- Directed by: Steno
- Screenplay by: Leo Benvenuti; Piero De Bernardi; Steno;
- Story by: Castellano & Pipolo
- Starring: Paolo Villaggio; Edwige Fenech; Gianrico Tedeschi; Gordon Mitchell;
- Cinematography: Ennio Guarnieri; Sergio Salvati;
- Edited by: Raimondo Crociani
- Music by: Armando Trovajoli
- Production company: Medusa Distribuzione
- Distributed by: Medusa
- Release date: 31 August 1979 (Italy);
- Running time: 107 minutes
- Country: Italy

= Dr. Jekyll Likes Them Hot =

Dr. Jekyll Likes Them Hot (Dottor Jekyll e gentile signora) is a 1979 Italian film directed by Steno based in part on Robert Louis Stevenson's 1886 novella Strange Case of Dr. Jekyll & Mr. Hyde.

== Plot ==
The evil genius Dr.
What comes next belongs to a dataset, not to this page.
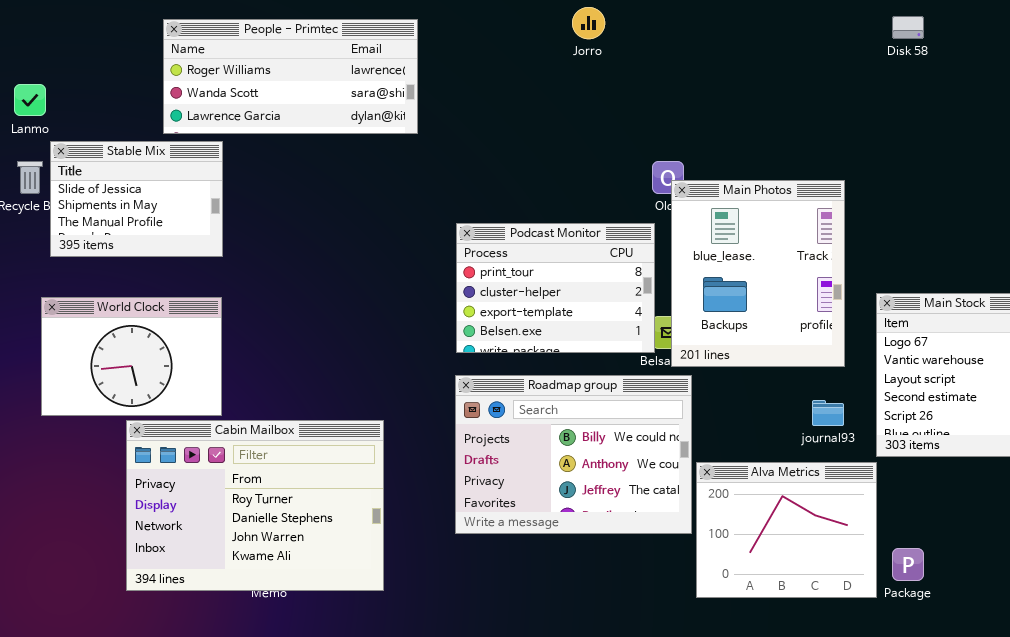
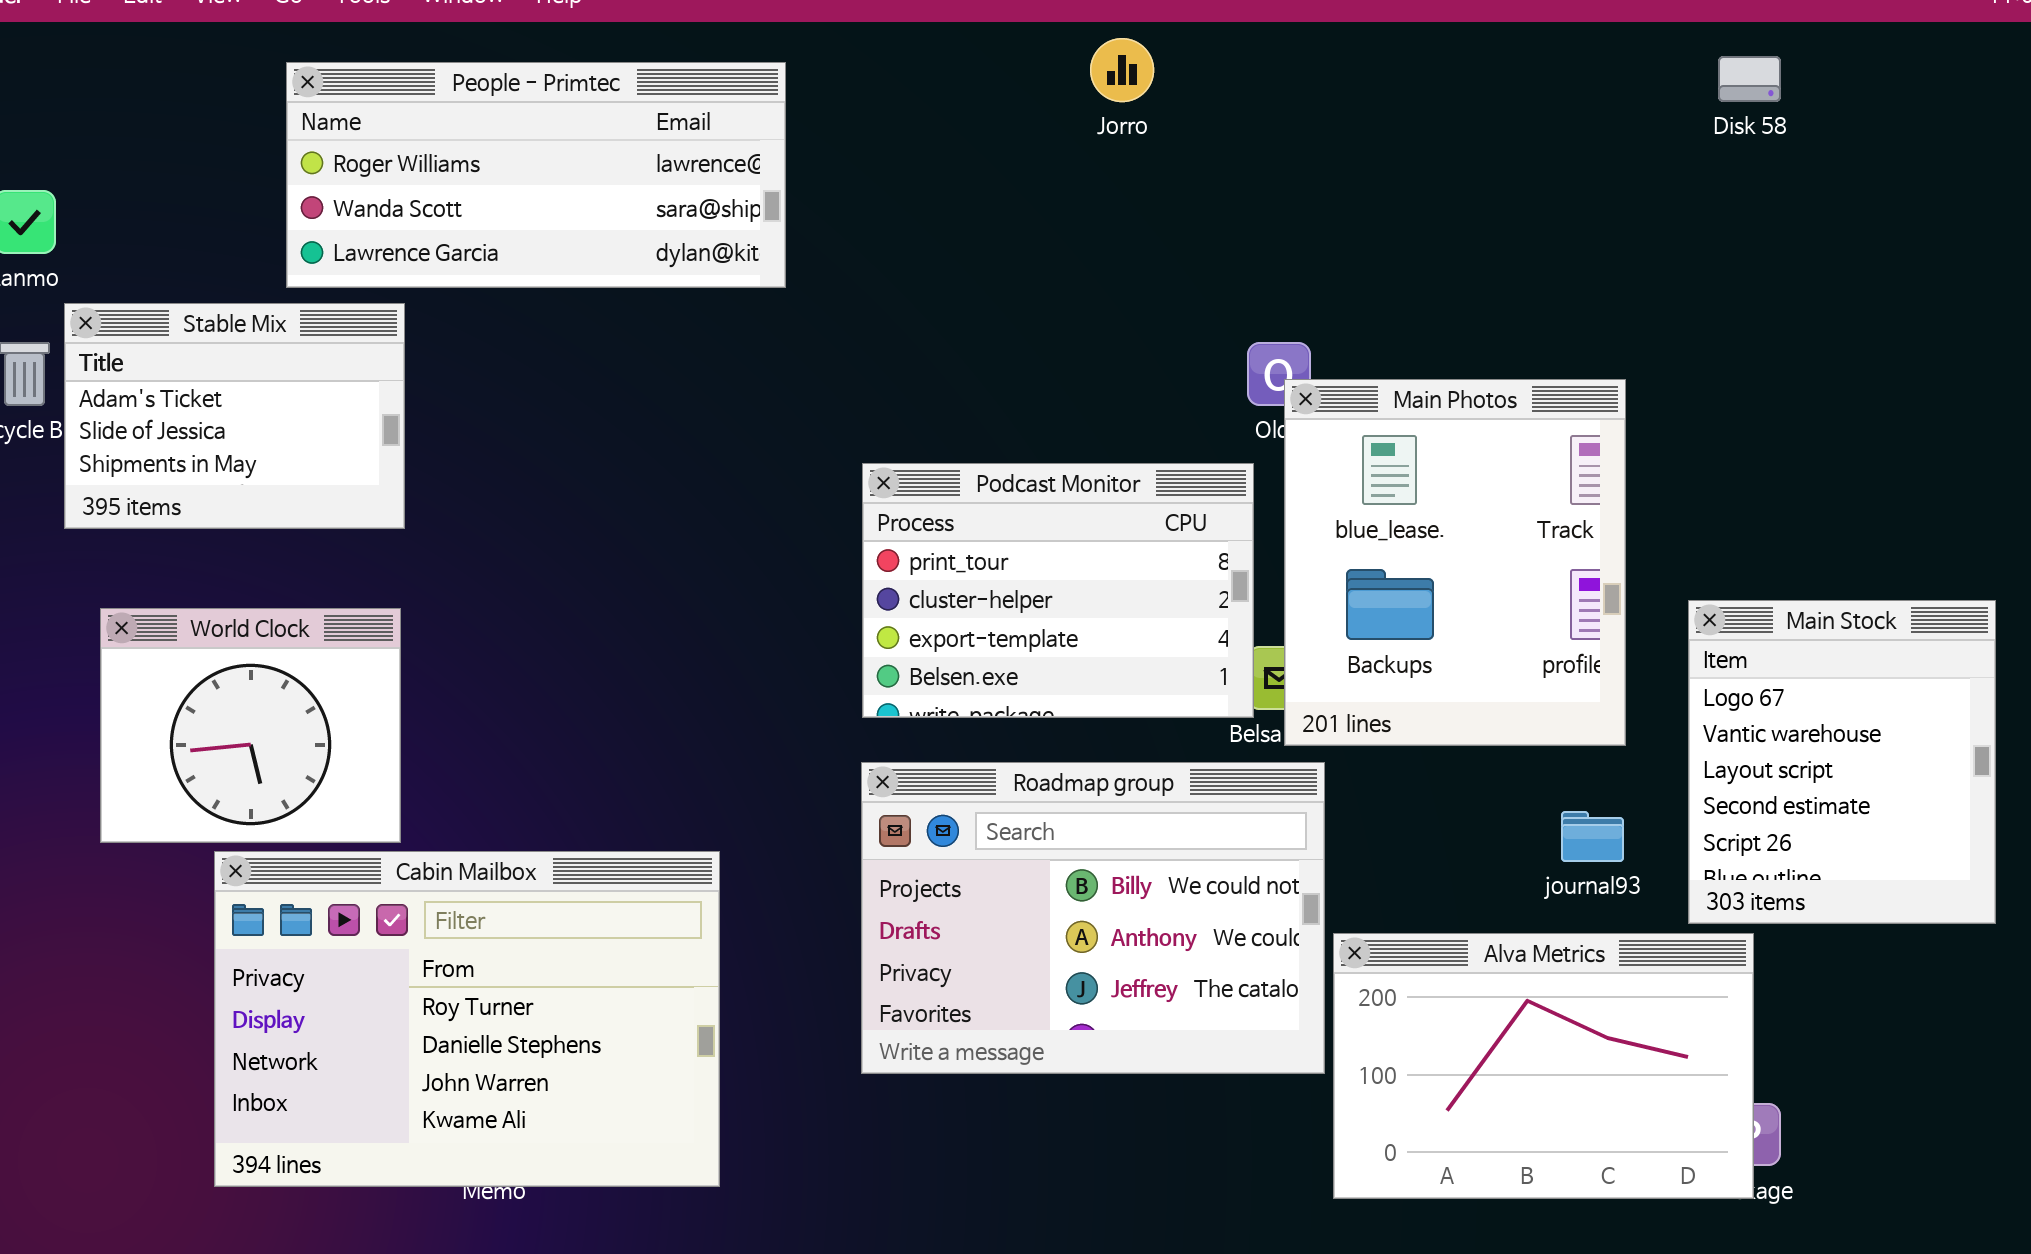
Stable Mix: [50,141,223,257] -> [64,303,405,529], scrolled up 1 row
World Clock: [41,297,222,416] -> [100,608,401,843], resized
Alva Metrics: [696,462,877,598] -> [1333,933,1754,1199], resized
Jekyll, director of the powerful multinational food company PANTAC which has flooded the world with a large number of pollutants and harmful products, accidentally drinks the "serum of good", turning into a good-natured and placid Mr. Hyde...

== Cast ==
- Paolo Villaggio as Dr. Jekyll / Mr. Hyde
- Edwige Fenech as Barbara Wimply
- Gianrico Tedeschi as Jeeves
- Gordon Mitchell as Pretorius
- Paolo Paoloni as Director

==Production==
Dr. Jekyll Likes Them Hot was originally titled as Il dottor Jekill Junior. According to the public register, filming began on July 31, 1978. The film was shot on location in London.

==Release==
Dr. Jekyll Likes Them Hot was distributed theatrically in Italy by Medusa on 31 August 1979. The film grossed 427,000,000 Italian lire domestically.